→ Work to complete
Every entry, start to finish, should be printed verbatim without pictures.

─── Supplied entries ───

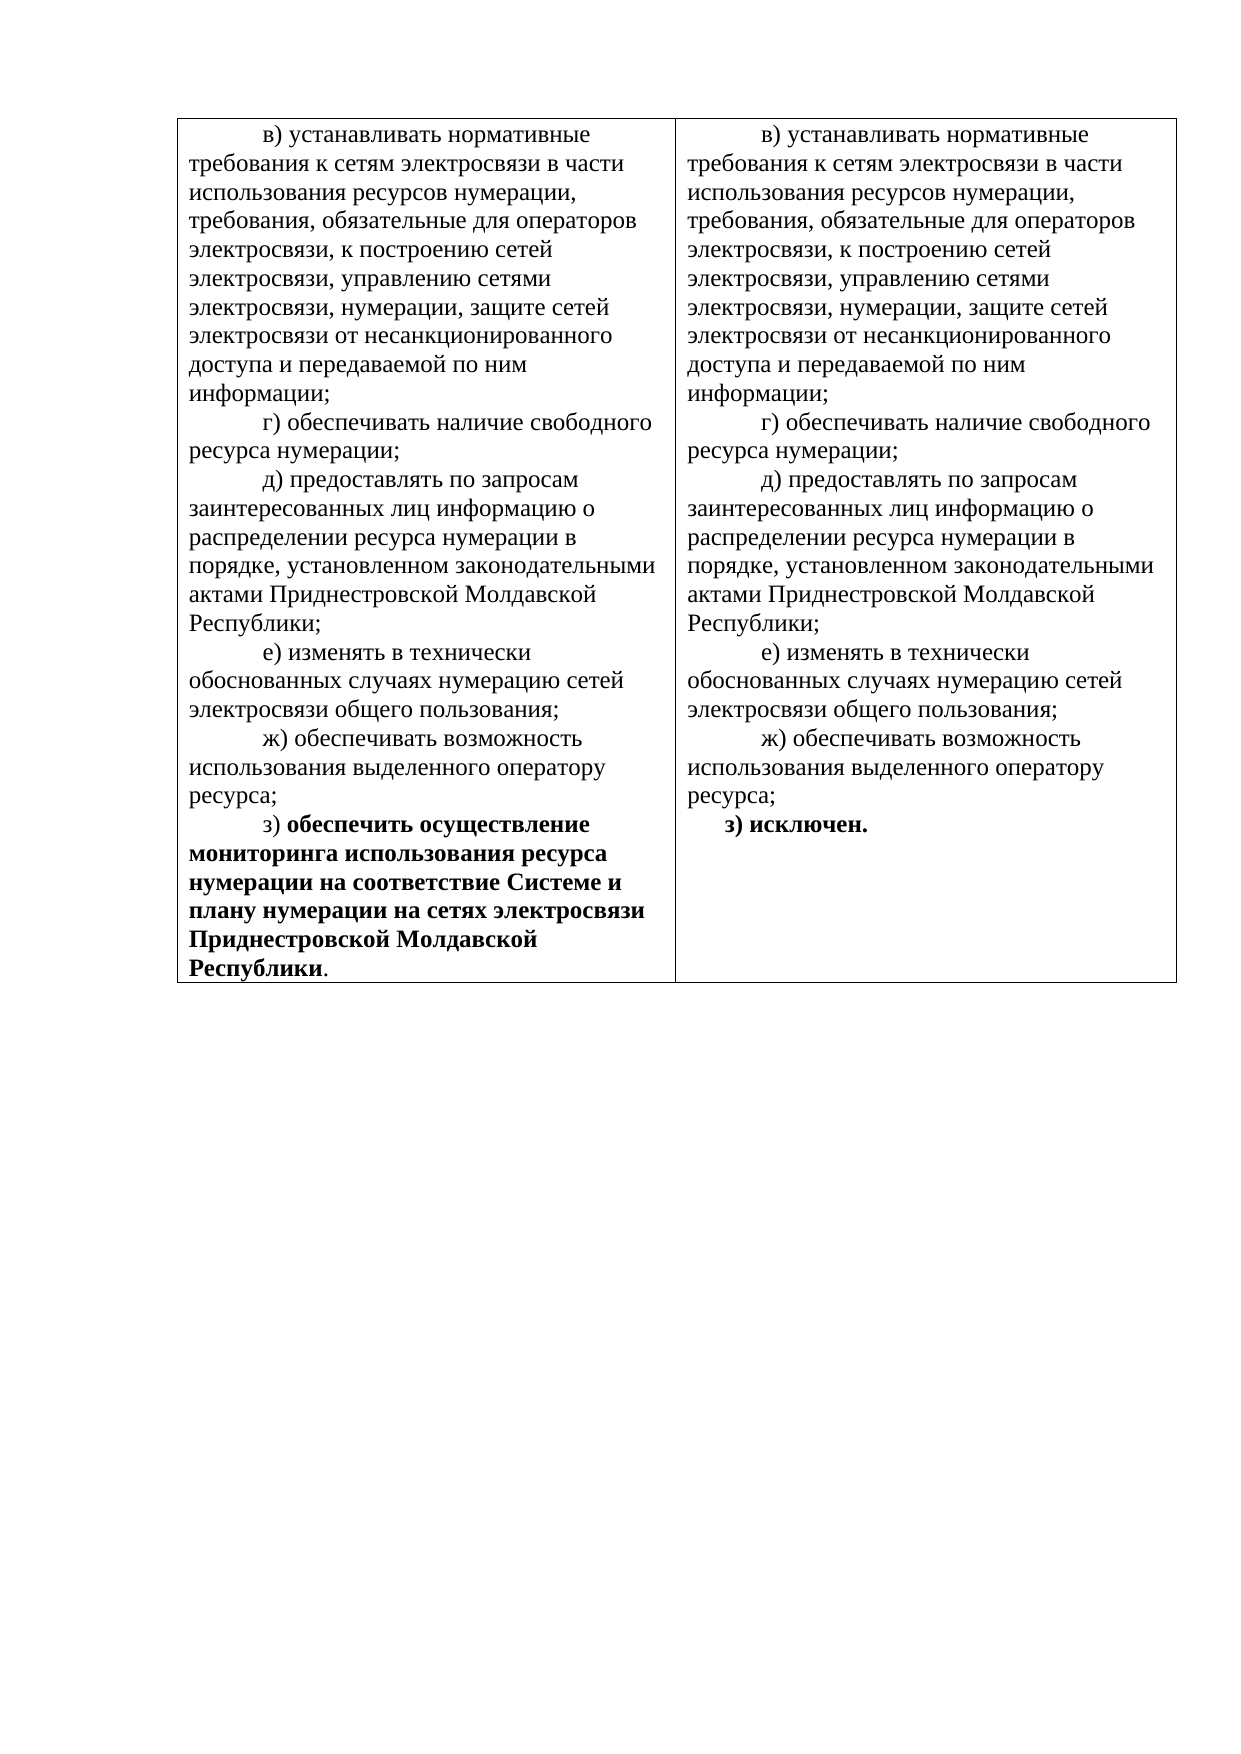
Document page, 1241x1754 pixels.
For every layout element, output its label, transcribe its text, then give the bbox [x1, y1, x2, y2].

table_cell Статья 46. Распределение ресурсов нумерации 1. Распределение, выделение и учет ресурсов нумерации осуществляются в соответствии с Системой и планом нумерации на сетях электросвязи Приднестровской Молдавской Республики исполнительным органом государственной власти в области электросвязи, в порядке и на условиях, определенных исполнительным органом государственной власти в области электросвязи. Выделение ресурсов нумерации предполагает их использование операторами электросвязи, пользователями ресурса нумерации без права монопольного владения выделенным ресурсом нумерации. Ресурс нумерации не может быть предметом купли-продажи. 2. Исключен. 3. Исполнительный орган государственной власти в области электросвязи имеет право в случаях, установленных настоящим Законом, изменять, изымать полностью или частично ресурс нумерации, выделенный оператору электросвязи, пользователю. Изъятие ранее выделенного ресурса нумерации осуществляется по следующим основаниям: а) обращение оператора электросвязи, пользователя, которым выделен соответствующий ресурс нумерации; б) прекращение действия лицензии, выданной оператору электросвязи; в) использование оператором электросвязи, пользователем ресурса нумерации с нарушением Системы и плана нумерации на сетях электросвязи Приднестровской Молдавской Республики; г) неиспользование (незадействование) выделенного ресурса нумерации полностью или частично оператором электросвязи в течение 2 (двух) лет, пользователем выделенного ресурса нумерации – в течение 6 (шести) месяцев со дня выделения; д) исключен. Оператор электросвязи о принятом решении об изъятии ресурса нумерации извещается в письменной форме за 60 (шестьдесят) дней до наступления срока изъятия с обоснованием причин принятия такого решения. Пользователь ресурса нумерации о принятом решении об изъятии трехзначного или четырехзначного номера извещается в письменной форме за 10 (десять) дней до наступления срока изъятия с обоснованием причин принятия такого решения. 4. Исполнительный орган государственной власти в области электросвязи обязан: а) определить порядок и условия распределения и использования ресурсов нумерации единой сети электросвязи; б) осуществлять выделение и учет ресурсов нумерации по заявлению оператора электросвязи, пользователя ресурса нумерации в срок не более чем 10 (десять) дней с момента подачи соответствующего заявления; в) устанавливать нормативные требования к сетям электросвязи в части использования ресурсов нумерации, требования, обязательные для операторов электросвязи, к построению сетей электросвязи, управлению сетями электросвязи, нумерации, защите сетей электросвязи от несанкционированного доступа и передаваемой по ним информации; г) обеспечивать наличие свободного ресурса нумерации; д) предоставлять по запросам заинтересованных лиц информацию о распределении ресурса нумерации в порядке, установленном законодательными актами Приднестровской Молдавской Республики; е) изменять в технически обоснованных случаях нумерацию сетей электросвязи общего пользования; ж) обеспечивать возможность использования выделенного оператору ресурса; з) исключен. [676, 119, 1176, 982]
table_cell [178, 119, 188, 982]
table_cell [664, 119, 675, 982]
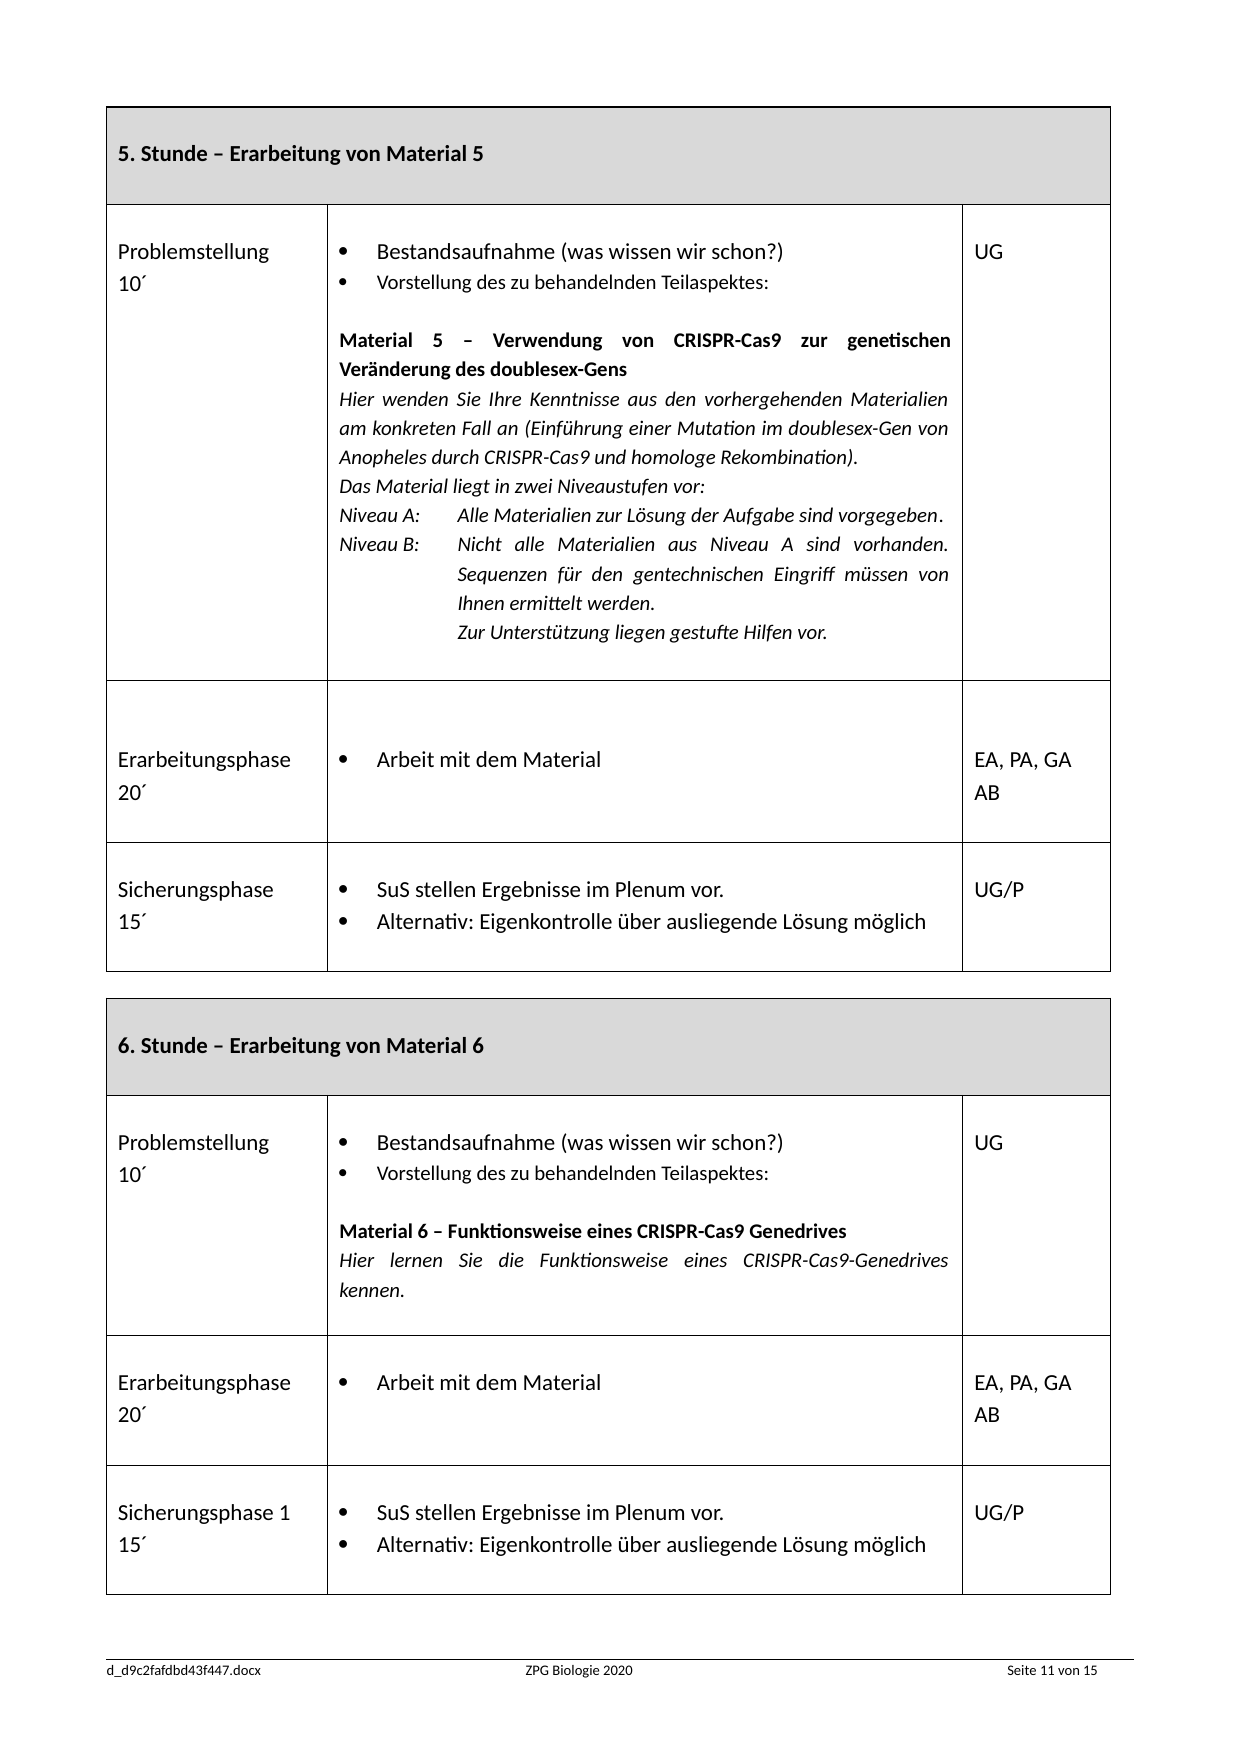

───

→ Response to this exercise
Document page, 1241x1754 pixels.
For every layout element, output its label, transcribe its text, then give the bbox [x1, y1, x2, y2].

table_cell Статья 46. Распределение ресурсов нумерации 1. Распределение, выделение и учет ресурсов нумерации осуществляются в соответствии с Системой и планом нумерации на сетях электросвязи Приднестровской Молдавской Республики исполнительным органом государственной власти в области электросвязи, в порядке и на условиях, определенных исполнительным органом государственной власти в области электросвязи. Выделение ресурсов нумерации предполагает их использование операторами электросвязи, пользователями ресурса нумерации без права монопольного владения выделенным ресурсом нумерации. Ресурс нумерации не может быть предметом купли-продажи. 2. Исключен. 3. Исполнительный орган государственной власти в области электросвязи имеет право в случаях, установленных настоящим Законом, изменять, изымать полностью или частично ресурс нумерации, выделенный оператору электросвязи, пользователю. Изъятие ранее выделенного ресурса нумерации осуществляется по следующим основаниям: а) обращение оператора электросвязи, пользователя, которым выделен соответствующий ресурс нумерации; б) прекращение действия лицензии, выданной оператору электросвязи; в) использование оператором электросвязи, пользователем ресурса нумерации с нарушением Системы и плана нумерации на сетях электросвязи Приднестровской Молдавской Республики; г) неиспользование (незадействование) выделенного ресурса нумерации полностью или частично оператором электросвязи в течение 2 (двух) лет, пользователем выделенного ресурса нумерации – в течение 6 (шести) месяцев со дня выделения; д) исключен. Оператор электросвязи о принятом решении об изъятии ресурса нумерации извещается в письменной форме за 60 (шестьдесят) дней до наступления срока изъятия с обоснованием причин принятия такого решения. Пользователь ресурса нумерации о принятом решении об изъятии трехзначного или четырехзначного номера извещается в письменной форме за 10 (десять) дней до наступления срока изъятия с обоснованием причин принятия такого решения. 4. Исполнительный орган государственной власти в области электросвязи обязан: а) определить порядок и условия распределения и использования ресурсов нумерации единой сети электросвязи; б) осуществлять выделение и учет ресурсов нумерации по заявлению оператора электросвязи, пользователя ресурса нумерации в срок не более чем 10 (десять) дней с момента подачи соответствующего заявления; в) устанавливать нормативные требования к сетям электросвязи в части использования ресурсов нумерации, требования, обязательные для операторов электросвязи, к построению сетей электросвязи, управлению сетями электросвязи, нумерации, защите сетей электросвязи от несанкционированного доступа и передаваемой по ним информации; г) обеспечивать наличие свободного ресурса нумерации; д) предоставлять по запросам заинтересованных лиц информацию о распределении ресурса нумерации в порядке, установленном законодательными актами Приднестровской Молдавской Республики; е) изменять в технически обоснованных случаях нумерацию сетей электросвязи общего пользования; ж) обеспечивать возможность использования выделенного оператору ресурса; з) исключен. [676, 119, 1176, 982]
table_cell [178, 119, 188, 982]
table_cell [664, 119, 675, 982]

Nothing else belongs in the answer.